- O fechamento do Estreito de Ormuz, que representa cerca de 20% do petróleo mundial, pode aumentar as exportações da Petrobras conforme a guerra no Oriente Médio se prolonga.
- Grandes produtores do Golfo ficam sob pressão do conflito, com o Irã mirando alvos próximos e ameaçando navios que desrespeitem o bloqueio no estreito, passagem crucial para o abastecimento global.
- Em 2 de março, as ações da Petrobras subiram cerca de 5%, com altas de até 6,68% para as demais petroleiras brasileiras, refletindo a busca por oportunidades no setor.
- Analistas dizem que há demanda por petróleo estável no curto prazo, o que pode favorecer o Brasil, mas há risco de pressão inflacionária interna com a queda da oferta global.
- Mesmo com avanços, grande parte dos contratos de petróleo é de longo prazo, o que pode atrasar efeitos reais no curto prazo; Rússia pode atender parte da demanda chinesa, enquanto o cenário depende da evolução do conflito.
O fechamento do Estreito de Ormuz, por onde passa cerca de 20% do petróleo mundial, pode favorecer as exportações da Petrobras caso o conflito no Oriente Médio se estenda. A ofensiva do Irã e as retaliações envolvendo países do Golfo dificultam o abastecimento, elevando a incerteza no mercado.
Analistas ouvidos pelo portal apontam que o Brasil aparece como alternativa estável de fornecimento em meio à queda de oferta global. A avaliação é de que a demanda permanece em alta, o que aumenta o interesse em petróleo brasileiro por parte de compradores internacionais.
Na Bolsa brasileira, a reação inicial viu a Petrobras subir cerca de 5% na segunda-feira, 2. Outras produtoras nacionais, como Pio e Brava Energia, registraram altas de até 6,68% no mesmo dia, refletindo a percepção de oportunidades de curto prazo diante da instabilidade geopolítica.
Mercado e perspectivas
O cenário é de maior risco para grandes exportadores do Golfo Pérsico, como Arábia Saudita, Iraque, Kuwait, Catar, Bahrein e Omã, todos sob pressão relacionada a ações do Irã. A possibilidade de ataques a navios que contornem o bloqueio ou dificultem redefinições de rotas aumenta a volatilidade dos preços internacionais.

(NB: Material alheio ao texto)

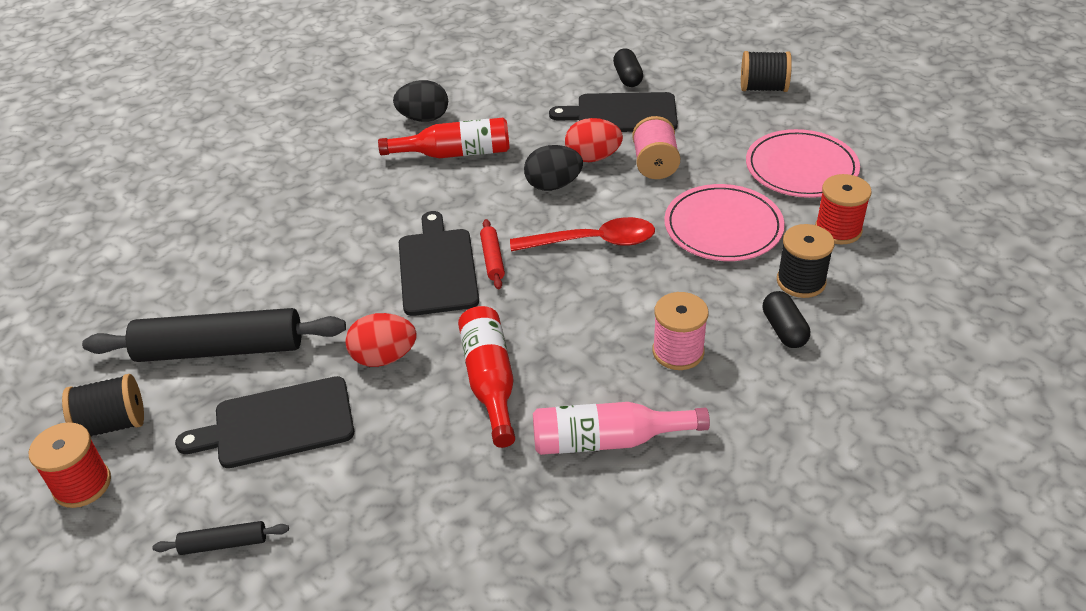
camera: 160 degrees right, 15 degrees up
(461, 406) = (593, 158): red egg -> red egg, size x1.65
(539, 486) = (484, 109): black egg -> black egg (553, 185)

Especialistas apontam que o petróleo brasileiro pode atender a demandas de curto prazo, dada a necessidade global por suprimentos estáveis. Contudo, analistas destacam que contratos de longo prazo ainda dominam o mercado e levarão tempo para se refletirem em mudanças estruturais no abastecimento.
A situação também levanta considerações sobre possíveis medidas de política pública no Brasil para amortecer efeitos inflacionários sobre combustíveis, sobretudo em ano eleitoral. Pesquisadores citam a experiência de ajustes de preços em momentos de crise, sem, porém, apontar diretriz oficial de governo.